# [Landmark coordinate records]
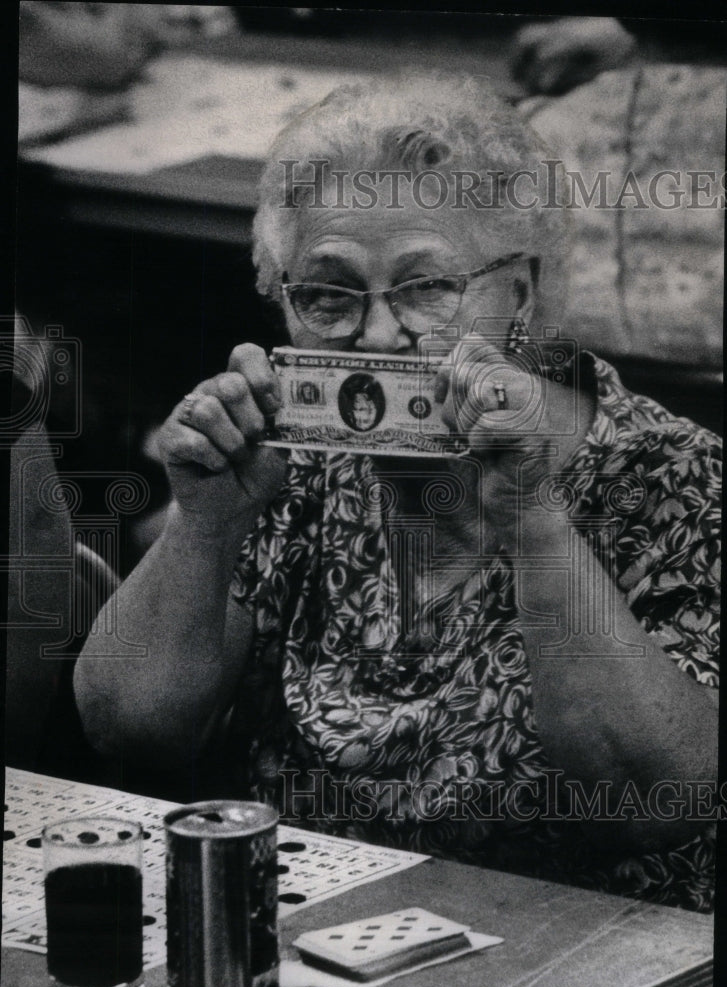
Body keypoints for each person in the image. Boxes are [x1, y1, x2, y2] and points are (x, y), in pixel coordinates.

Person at [74, 75, 719, 912]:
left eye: (425, 288)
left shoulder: (674, 477)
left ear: (517, 296)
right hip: (311, 933)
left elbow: (648, 803)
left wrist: (531, 519)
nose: (377, 335)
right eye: (328, 295)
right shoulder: (293, 463)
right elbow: (130, 729)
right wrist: (207, 522)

# [Work request]
What should come out is the exact run of lines from the one holding "nose: (377, 335)" through the end of the records above, and nothing besides.

# [Completed exercise]
nose: (377, 335)
right eye: (328, 295)
right shoulder: (293, 463)
right elbow: (130, 729)
right wrist: (207, 522)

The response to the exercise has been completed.